The final gully before we hit the start to the ride was challenging. It must have been 200 meters or so of hard alpine ice. Mind you this is the first time Emil and I have done any sort of ice climbing. The climbing we’ve down before has been max 40-45 degrees, just for a short section. Calfs were BURNING. After climbing up to the ridge we took a short break. We could see the summit up a few hundred meters. We were getting stoked! The weather was good and it looked like we were going to make it!
The final push to the summit took us about 2 hours. We passed several large crevasses on our 50 degree climb up to the summit. At one point I even jumped over a crevasse, must have been a 15-20 foot drop!
Finally, at around 9:30am we reached the summit! Honestly I was so tired it was hard to be super happy. I never felt like I needed to turn around on the climb up, but whenever we had the chance to take a break, I was happy.
Hard to believe it, but we were the first people in history up on the summit of this mountain. Two stupidly ambitious 18 year olds and an experienced guide. For Nate, he was just adding another first ascent to his list, but for us, the start of a lifetime in the mountains, and a huge accomplishment. It’s a really special feeling knowing we were the first people up there.
On the way down we did a combination of down climbing and rappelling. Due to my inexperience with rappelling and the fact that the route down was incredibly gnarly, AND it started to snow, it took us a long time to get down. We were rappelling down the other side of the mountain, into the Ahobamba valley. I have to say, heading down the mountain was not exactly super pleasant.
On the way down it started puking snow. Cold and wet, we continued down the mountain. Finally by 6pm we thought we were done rappelling and could just walk off the mountain. BUT we still had a crazy rappel, cliffed out! 60 meters down a cascading waterfall in darkness. By now we were extremely tired. Another night camping at around 15,500 feet on the moraine. A long, 16 hour day. Happy to be off the glacier, but still not off the mountain.

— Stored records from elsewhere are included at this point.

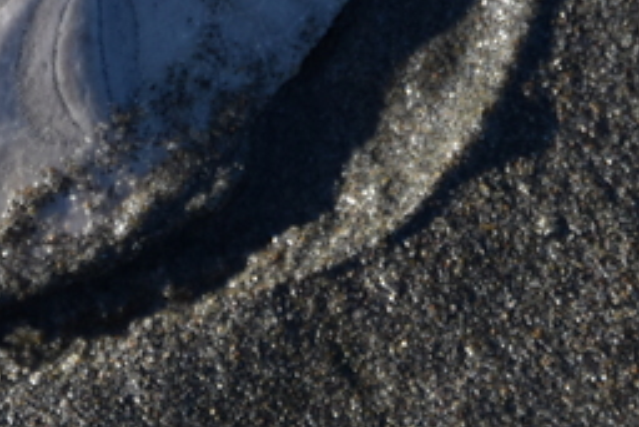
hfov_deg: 1.4
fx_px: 26674
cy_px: -342
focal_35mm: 1502
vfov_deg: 0.9
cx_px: -70
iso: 220
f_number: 5.6
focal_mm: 300
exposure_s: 1/640
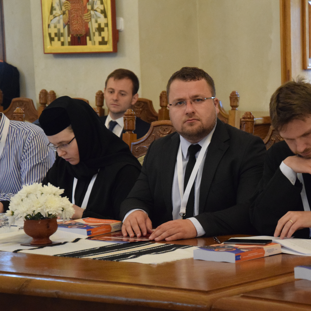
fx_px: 1565
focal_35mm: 154
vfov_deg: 11.3
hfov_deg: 11.3
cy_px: 156
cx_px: 200
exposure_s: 1/60
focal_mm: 80
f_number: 5.3
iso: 5000
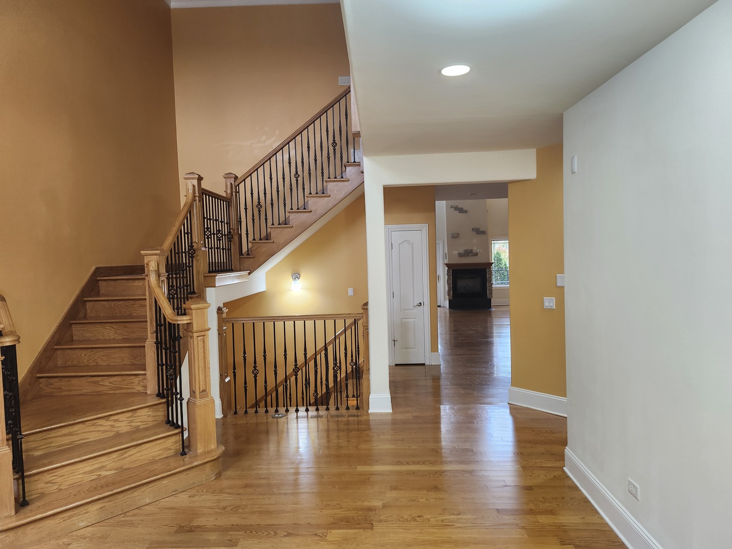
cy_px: 274
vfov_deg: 58.9
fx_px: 486
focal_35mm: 23
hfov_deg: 73.9
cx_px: 366
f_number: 1.8
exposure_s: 1/120
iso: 320
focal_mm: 5.54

The hike down into the the valley was magical. We started on moraine and by mid morning, we’re nearly in the jungle. I saw a mountain lion on the hike down! Incredibly special.
We were hiking down to the house of a friend of Nate’s. Nate is also working on a house here for himself and his clients. The Ahobamba valley is honestly one of the most magical places I think I’ve ever been to. I’ll explain more about the valley in my next post, in our long hike out to the road. My next post will be about the Salkantay-Ahombama trek. Today we’re hanging out in Aquas Calientes, the town by Machu Pichuu.
Final reflections on the climb:
This was one of the hardest, yet most exhilarating outdoor adventures of my life. This was a challenge I was happy to be able to complete safety. And of course, spending it with my best friend was incredible. I’m super proud of Emil and I’m super proud of myself. Pretty special that our first technical climb was a first ascent. I hope this is the start of harder, and more technical climbs. It’s a lot different that just walking up a mountain. This was the perfect challenge.
The perfect challenge is pushing your limits.
And that’s what I did.
And that’s what climbing is all about.